TASK DETAILS: Return the passage on index-linked bonds below word for word, starting at "Appendix: Simple Pricing" and ending at "writing tutorial material.".

··· PAGE EXTRACT ···

The very high annualised inflation rates in this example are not that far-fetched; the CPI index used for indexation is not seasonally adjusted, and is headline inflation (including energy). Having a jump of about 1% on monthly basis is not that extreme, yet the annualised inflation rate of 12.6% dwarfs modern money market rates. This highly variable inflation compensation in the short term makes index-linked bonds an extremely unreliable money market instrument, and explains why there is no appetite to issue index-linked paper at money market maturities.

One may also note that the annualised inflation rate during the months of January and February are not perfectly flat. This is because the daily index is linearly interpolated, whereas a flat annualised inflation rate would imply an exponential fit between the endpoints. This effect is small, but we would also need to add in the fact that money market quote conventions differ from simple mathematical quote conventions. This means we could not exactly calculate nominal equivalent returns from inflation rates and the quoted indexed yield on the linker.

Appendix: Simple Pricing Module

One difficulty with fixed income calculations is that if we want to work with traded instruments and quoted data, we need to follow the various quote conventions that are used in the associated market. Having fixed quote conventions is important: it allows traders to negotiate in yield terms, and the agreed yield can be exactly translated to a final settlement price. If there were ambiguity in the definition of the bond yield, the two back offices could end up disagreeing on the transaction price. However, these quote conventions make it difficult to do illustrative calculations when writing tutorial material.

··· EXCERPTED RECORDS ···

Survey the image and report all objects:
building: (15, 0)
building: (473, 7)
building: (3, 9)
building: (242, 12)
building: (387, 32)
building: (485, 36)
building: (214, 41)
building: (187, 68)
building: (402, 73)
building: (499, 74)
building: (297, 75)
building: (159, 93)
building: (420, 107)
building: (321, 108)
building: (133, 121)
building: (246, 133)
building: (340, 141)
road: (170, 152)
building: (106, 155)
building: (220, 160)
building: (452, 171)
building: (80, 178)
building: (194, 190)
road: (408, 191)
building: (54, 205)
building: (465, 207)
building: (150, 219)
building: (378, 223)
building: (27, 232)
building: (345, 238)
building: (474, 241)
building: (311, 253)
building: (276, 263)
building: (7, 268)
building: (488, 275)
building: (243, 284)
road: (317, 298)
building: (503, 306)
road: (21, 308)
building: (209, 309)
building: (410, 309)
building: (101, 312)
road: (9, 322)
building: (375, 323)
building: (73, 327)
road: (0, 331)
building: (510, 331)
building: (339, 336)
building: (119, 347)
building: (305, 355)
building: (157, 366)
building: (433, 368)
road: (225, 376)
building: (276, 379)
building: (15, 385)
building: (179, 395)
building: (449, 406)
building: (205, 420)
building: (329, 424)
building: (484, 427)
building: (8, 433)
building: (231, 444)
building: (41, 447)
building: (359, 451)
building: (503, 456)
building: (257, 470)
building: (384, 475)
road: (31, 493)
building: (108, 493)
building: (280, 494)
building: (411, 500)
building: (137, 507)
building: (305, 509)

···

RESULT FOR THIS TASK:
Appendix: Simple Pricing Module

One difficulty with fixed income calculations is that if we want to work with traded instruments and quoted data, we need to follow the various quote conventions that are used in the associated market. Having fixed quote conventions is important: it allows traders to negotiate in yield terms, and the agreed yield can be exactly translated to a final settlement price. If there were ambiguity in the definition of the bond yield, the two back offices could end up disagreeing on the transaction price. However, these quote conventions make it difficult to do illustrative calculations when writing tutorial material.